◆ ACTIVITY
The output must match the entries below exactly.

+++ MATERIAL PROVIDED

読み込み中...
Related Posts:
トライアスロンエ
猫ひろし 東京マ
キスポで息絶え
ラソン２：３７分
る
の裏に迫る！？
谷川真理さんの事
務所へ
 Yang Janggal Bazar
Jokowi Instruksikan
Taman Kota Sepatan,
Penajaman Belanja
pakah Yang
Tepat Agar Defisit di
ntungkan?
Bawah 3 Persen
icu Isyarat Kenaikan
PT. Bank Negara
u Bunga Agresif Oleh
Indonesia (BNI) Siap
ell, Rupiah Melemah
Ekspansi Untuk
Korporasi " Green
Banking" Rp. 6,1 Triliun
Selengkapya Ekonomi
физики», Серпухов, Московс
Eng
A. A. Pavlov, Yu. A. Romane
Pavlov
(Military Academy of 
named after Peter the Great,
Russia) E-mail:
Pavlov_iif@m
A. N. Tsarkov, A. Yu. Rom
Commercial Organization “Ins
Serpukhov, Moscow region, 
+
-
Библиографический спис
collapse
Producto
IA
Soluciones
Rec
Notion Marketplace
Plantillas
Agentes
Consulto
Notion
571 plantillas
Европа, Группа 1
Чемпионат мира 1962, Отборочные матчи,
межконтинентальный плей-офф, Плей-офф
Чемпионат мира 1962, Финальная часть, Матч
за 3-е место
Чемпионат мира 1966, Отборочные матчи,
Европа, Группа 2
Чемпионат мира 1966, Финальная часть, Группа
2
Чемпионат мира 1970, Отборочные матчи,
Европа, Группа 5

++++++

◆ RESPONSE AREA
読み込み中...
Related Posts:
トライアスロンエ
猫ひろし 東京マ
キスポで息絶え
ラソン２：３７分
る
の裏に迫る！？
谷川真理さんの事
務所へ
 Yang Janggal Bazar
Jokowi Instruksikan
Taman Kota Sepatan,
Penajaman Belanja
pakah Yang
Tepat Agar Defisit di
ntungkan?
Bawah 3 Persen
icu Isyarat Kenaikan
PT. Bank Negara
u Bunga Agresif Oleh
Indonesia (BNI) Siap
ell, Rupiah Melemah
Ekspansi Untuk
Korporasi " Green
Banking" Rp. 6,1 Triliun
Selengkapya Ekonomi
физики», Серпухов, Московс
Eng
A. A. Pavlov, Yu. A. Romane
Pavlov
(Military Academy of 
named after Peter the Great,
Russia) E-mail:
Pavlov_iif@m
A. N. Tsarkov, A. Yu. Rom
Commercial Organization “Ins
Serpukhov, Moscow region, 
+
-
Библиографический спис
collapse
Producto
IA
Soluciones
Rec
Notion Marketplace
Plantillas
Agentes
Consulto
Notion
571 plantillas
Европа, Группа 1
Чемпионат мира 1962, Отборочные матчи,
межконтинентальный плей-офф, Плей-офф
Чемпионат мира 1962, Финальная часть, Матч
за 3-е место
Чемпионат мира 1966, Отборочные матчи,
Европа, Группа 2
Чемпионат мира 1966, Финальная часть, Группа
2
Чемпионат мира 1970, Отборочные матчи,
Европа, Группа 5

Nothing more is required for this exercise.